(CNN) — They seem like a perfect solution to China's traffic-clogged streets and toxic air: Bikesharing schemes.
They've exploded in popularity in past 12 months, with brightly colored bikes owned by several different companies flooding China's major cities. Residents can rent them via apps on their smartphones.
But some local authorities say the bikes have become a nuisance and one Shanghai district has confiscated almost 5,000 bikes and impounded them in a parking lot. Striking aerial photos of the orange, yellow, blue, green bikes were widely shared by Internet users in China last week.
A man walks past impounded bicycles from the bike-sharing schemes Mobike and Ofo in Shanghai on March 1, 2017.
"Despite making citizens' lives easier, the overwhelming number of shared bikes has paralyzed existing bike parking and management, " a statement from the Huangpu district government said.
"The unregulated parking and riding has caused constant problems and complaints."
A guard who works at the Shanghai parking lot told CNN Monday that traffic police had confiscated the bikes because they had been illegally parked.
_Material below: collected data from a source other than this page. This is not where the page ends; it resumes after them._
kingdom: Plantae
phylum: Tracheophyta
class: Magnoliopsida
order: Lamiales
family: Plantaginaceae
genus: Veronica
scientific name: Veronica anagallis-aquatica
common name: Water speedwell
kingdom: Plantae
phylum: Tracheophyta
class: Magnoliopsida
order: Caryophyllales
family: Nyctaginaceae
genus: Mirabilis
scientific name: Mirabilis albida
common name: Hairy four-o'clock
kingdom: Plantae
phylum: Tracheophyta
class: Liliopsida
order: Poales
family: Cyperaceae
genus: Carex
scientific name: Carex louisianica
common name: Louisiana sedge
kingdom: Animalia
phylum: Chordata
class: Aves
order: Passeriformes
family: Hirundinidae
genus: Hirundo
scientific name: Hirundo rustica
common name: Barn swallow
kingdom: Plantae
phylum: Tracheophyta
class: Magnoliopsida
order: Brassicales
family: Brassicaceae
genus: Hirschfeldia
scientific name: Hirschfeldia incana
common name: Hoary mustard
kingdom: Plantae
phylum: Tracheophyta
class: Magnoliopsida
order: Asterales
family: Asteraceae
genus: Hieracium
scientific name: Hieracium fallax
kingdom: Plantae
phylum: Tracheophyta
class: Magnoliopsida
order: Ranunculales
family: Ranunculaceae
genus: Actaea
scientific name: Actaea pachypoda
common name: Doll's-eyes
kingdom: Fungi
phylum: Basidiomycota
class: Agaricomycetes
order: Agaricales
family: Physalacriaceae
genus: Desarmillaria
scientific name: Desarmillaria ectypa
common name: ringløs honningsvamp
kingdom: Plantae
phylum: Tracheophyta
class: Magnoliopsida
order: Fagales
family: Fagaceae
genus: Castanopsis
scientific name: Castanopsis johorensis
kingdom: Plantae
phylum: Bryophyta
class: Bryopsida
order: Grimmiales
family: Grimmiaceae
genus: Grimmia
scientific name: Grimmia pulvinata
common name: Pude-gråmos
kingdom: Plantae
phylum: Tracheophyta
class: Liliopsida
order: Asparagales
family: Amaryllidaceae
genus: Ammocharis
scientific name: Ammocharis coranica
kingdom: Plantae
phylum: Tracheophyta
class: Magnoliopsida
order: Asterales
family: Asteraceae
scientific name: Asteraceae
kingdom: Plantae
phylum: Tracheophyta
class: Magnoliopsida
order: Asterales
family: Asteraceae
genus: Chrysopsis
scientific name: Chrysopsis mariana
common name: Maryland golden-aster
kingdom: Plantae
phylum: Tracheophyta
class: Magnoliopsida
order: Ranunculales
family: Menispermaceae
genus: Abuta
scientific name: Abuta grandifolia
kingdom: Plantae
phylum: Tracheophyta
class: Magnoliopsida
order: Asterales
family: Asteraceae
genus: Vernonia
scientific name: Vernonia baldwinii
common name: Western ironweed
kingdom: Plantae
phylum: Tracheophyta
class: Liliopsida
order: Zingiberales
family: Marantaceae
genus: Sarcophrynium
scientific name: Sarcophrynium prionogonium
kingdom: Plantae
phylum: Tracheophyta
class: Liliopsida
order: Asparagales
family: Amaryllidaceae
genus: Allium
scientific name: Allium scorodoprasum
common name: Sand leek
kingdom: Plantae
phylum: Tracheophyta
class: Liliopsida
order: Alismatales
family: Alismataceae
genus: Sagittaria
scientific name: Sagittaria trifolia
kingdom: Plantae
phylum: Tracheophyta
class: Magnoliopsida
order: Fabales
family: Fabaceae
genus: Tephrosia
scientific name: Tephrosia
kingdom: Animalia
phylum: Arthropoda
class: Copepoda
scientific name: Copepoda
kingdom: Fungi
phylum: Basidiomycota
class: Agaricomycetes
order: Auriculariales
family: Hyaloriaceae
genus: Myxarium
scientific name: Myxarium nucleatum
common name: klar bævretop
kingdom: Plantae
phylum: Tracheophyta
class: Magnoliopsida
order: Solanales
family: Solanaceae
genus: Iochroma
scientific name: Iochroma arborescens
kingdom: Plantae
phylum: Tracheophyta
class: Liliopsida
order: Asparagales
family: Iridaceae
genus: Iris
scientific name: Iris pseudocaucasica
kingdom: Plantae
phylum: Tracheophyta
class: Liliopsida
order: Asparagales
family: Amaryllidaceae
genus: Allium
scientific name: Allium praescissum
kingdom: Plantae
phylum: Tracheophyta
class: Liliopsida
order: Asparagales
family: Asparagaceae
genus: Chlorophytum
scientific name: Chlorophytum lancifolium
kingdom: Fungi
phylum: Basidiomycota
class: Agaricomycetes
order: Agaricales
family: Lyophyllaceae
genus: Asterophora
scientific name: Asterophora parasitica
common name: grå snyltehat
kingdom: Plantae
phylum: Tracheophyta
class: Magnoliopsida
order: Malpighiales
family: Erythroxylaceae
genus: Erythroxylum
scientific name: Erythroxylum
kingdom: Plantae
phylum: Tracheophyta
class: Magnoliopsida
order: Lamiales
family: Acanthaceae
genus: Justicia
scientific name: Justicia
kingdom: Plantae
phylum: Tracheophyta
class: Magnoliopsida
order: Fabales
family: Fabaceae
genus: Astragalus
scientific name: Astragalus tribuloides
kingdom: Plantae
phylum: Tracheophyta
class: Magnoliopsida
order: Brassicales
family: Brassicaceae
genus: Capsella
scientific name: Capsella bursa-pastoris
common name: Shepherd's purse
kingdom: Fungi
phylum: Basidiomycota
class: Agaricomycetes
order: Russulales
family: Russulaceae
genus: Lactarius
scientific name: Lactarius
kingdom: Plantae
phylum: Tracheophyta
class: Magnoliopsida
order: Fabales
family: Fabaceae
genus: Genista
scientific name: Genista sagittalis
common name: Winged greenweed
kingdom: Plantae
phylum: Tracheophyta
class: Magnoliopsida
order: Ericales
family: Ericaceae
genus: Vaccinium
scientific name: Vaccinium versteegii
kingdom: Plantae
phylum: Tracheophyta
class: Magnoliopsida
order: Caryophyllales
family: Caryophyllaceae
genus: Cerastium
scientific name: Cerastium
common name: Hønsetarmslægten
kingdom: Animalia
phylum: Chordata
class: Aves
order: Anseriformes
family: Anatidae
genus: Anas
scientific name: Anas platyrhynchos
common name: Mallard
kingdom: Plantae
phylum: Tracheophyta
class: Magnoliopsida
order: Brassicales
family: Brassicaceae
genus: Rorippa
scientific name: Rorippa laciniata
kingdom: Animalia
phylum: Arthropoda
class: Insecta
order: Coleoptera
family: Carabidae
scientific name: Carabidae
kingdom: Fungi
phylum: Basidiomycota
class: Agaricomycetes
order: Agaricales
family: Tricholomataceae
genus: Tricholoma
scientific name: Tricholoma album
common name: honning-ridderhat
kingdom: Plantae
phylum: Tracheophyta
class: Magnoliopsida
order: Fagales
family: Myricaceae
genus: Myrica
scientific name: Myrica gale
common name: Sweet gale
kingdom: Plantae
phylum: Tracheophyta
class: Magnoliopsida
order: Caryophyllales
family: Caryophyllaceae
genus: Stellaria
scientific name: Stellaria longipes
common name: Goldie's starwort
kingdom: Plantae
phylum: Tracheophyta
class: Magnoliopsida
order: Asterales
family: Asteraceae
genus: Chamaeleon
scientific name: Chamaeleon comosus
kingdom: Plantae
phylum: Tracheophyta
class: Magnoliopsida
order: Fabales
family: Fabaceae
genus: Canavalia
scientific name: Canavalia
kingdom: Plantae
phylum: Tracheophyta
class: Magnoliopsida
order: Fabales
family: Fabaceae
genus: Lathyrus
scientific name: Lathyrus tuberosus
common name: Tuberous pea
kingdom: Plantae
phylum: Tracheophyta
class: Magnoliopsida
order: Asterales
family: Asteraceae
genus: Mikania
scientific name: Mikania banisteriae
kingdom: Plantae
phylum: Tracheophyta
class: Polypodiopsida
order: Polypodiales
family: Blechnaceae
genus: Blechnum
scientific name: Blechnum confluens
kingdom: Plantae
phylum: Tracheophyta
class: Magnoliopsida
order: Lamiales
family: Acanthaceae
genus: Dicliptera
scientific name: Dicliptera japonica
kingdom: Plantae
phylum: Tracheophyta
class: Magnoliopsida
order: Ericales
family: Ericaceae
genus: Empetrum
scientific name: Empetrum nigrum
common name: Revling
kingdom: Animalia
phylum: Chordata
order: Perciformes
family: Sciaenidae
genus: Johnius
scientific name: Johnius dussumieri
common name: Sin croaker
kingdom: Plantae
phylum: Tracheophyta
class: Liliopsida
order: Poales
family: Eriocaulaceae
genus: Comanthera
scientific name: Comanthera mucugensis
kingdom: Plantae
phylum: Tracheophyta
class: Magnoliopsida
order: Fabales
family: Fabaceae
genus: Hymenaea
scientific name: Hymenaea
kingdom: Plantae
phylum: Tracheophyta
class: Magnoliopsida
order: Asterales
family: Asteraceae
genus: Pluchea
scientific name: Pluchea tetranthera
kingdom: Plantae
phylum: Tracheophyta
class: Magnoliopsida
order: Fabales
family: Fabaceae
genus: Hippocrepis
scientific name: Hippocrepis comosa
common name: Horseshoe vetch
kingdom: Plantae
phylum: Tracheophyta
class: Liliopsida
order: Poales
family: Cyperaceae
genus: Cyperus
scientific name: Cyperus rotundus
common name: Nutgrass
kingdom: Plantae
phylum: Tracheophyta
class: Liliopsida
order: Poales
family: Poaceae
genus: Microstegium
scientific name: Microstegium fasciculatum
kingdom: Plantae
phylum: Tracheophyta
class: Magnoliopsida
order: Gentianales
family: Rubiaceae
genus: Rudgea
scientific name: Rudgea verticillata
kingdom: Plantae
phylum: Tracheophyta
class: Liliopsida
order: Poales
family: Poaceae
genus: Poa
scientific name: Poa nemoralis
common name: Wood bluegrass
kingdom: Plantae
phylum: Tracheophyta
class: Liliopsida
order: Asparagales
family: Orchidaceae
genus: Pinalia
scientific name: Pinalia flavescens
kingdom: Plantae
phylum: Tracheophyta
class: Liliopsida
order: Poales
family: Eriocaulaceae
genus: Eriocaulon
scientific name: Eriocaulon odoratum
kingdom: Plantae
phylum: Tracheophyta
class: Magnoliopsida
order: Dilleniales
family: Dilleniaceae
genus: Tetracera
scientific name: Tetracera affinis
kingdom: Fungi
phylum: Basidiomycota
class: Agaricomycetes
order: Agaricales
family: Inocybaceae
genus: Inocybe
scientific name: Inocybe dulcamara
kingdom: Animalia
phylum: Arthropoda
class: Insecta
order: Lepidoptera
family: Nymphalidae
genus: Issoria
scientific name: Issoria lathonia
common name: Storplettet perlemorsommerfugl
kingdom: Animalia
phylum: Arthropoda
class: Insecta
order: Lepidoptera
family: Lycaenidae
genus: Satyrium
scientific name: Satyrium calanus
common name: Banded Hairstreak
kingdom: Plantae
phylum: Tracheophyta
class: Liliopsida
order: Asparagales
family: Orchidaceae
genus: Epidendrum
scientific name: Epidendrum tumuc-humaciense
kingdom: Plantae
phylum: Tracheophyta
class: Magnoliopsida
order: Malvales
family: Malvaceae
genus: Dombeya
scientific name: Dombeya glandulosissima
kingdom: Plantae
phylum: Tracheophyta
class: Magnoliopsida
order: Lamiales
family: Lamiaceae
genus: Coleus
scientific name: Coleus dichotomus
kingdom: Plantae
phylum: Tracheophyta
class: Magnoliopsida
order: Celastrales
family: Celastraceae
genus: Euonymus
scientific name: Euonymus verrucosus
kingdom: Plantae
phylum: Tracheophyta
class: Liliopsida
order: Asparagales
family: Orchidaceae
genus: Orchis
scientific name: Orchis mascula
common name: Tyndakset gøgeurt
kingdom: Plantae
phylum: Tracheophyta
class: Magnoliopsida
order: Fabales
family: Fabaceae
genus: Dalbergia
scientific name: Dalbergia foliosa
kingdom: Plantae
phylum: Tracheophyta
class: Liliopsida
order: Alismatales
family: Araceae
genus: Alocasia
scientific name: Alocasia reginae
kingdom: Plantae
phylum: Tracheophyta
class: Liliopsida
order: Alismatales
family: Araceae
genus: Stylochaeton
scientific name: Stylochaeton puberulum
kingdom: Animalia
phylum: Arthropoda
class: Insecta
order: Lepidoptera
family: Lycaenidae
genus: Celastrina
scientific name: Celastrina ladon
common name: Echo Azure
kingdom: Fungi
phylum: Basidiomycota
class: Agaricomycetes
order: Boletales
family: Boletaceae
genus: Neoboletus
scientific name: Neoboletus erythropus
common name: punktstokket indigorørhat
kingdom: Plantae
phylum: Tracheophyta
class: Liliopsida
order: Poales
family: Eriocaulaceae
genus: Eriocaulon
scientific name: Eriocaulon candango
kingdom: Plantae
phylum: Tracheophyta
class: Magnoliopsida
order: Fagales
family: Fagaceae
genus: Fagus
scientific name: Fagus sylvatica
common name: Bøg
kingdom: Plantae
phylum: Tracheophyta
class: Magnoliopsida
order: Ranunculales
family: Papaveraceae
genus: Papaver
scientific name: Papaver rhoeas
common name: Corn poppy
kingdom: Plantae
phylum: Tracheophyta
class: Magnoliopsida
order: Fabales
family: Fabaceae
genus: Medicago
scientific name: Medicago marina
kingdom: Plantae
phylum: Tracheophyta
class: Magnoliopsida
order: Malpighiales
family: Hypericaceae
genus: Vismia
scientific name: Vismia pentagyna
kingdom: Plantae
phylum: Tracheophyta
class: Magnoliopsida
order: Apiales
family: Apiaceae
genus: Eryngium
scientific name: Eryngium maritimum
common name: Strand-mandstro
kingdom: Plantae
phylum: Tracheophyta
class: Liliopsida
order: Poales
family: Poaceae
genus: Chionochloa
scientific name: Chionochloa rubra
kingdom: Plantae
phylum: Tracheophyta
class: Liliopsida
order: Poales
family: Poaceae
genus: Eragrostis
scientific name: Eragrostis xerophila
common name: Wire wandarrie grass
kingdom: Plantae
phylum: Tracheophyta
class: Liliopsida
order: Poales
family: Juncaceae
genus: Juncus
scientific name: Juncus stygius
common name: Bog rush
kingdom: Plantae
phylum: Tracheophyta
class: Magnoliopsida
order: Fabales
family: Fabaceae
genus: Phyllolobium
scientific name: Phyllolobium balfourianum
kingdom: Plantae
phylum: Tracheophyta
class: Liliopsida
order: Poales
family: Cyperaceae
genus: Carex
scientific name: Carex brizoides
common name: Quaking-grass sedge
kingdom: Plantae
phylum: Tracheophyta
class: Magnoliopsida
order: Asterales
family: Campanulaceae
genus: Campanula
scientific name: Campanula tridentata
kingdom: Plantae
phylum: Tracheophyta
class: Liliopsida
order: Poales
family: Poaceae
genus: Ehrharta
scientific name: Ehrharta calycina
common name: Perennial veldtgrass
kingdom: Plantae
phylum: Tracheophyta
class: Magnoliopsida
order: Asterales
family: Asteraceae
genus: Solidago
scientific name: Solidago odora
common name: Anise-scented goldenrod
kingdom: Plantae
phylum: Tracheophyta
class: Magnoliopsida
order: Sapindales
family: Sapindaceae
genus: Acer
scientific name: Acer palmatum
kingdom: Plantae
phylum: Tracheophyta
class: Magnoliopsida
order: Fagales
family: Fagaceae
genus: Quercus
He added that the bikes were from seven different bikesharing companies.
By Tuesday afternoon, 20% of the bikes had been picked up, a parking manager said.
Shanghai has impounded thousands of brightly coloured bikes placed on city streets by cycle-sharing companies.
Cao Guoxing, a spokesperson for bikeshare operator Mobike said it had reclaimed its bikes "after consulting with the government."
To prevent the problem happening again, Cao said the Mobike app would have a new feature from next week that recommended designated parking spots.
A spokesperson for Ofo, one of the companies whose bikes were confiscated in Shanghai said "some coworkers are following up on the situation" and declined to give further details. The company has one million bikes in operation nationwide.
Bluegogo, another bikesharing company, didn't reply to a CNN request for comment.
This picture taken on February 20, 2017 shows an employee of a parking firm putting bicycles from the bike-sharing schemes into a truck in Shanghai.
That number is expected to jump to a staggering of 500,000 shared bikes by this June, according to Guo Jianrong, secretary general of Shanghai Bicycle Association.
"By then, the market will be saturated," he said.
Until the turn of the century, bikes were the main form of transport in Chinese cities. But in recent years, as Chinese have grown richer, bicycles have been replaced by private cars, motorbikes and better provision of public transport.
This picture taken on January 16, 2017 shows rented bicycles from bike-sharing schemes in Shenzhen.
Bikesharing is hardly new, but what makes it unique in China is that its usually station free -- which means that users can technically leave the bikes anywhere they want.
It's also cheap. It costs just 0.5 to 1 yuan ($0.07-$0.15) for a 30-minute ride.
Shanghai is not the only city in China where bikesharing has had teething problems. More than 500 bikes rented out by bikesharing firms were left piled up in the southern city of Shenzhen in January, the South China Morning Post reported.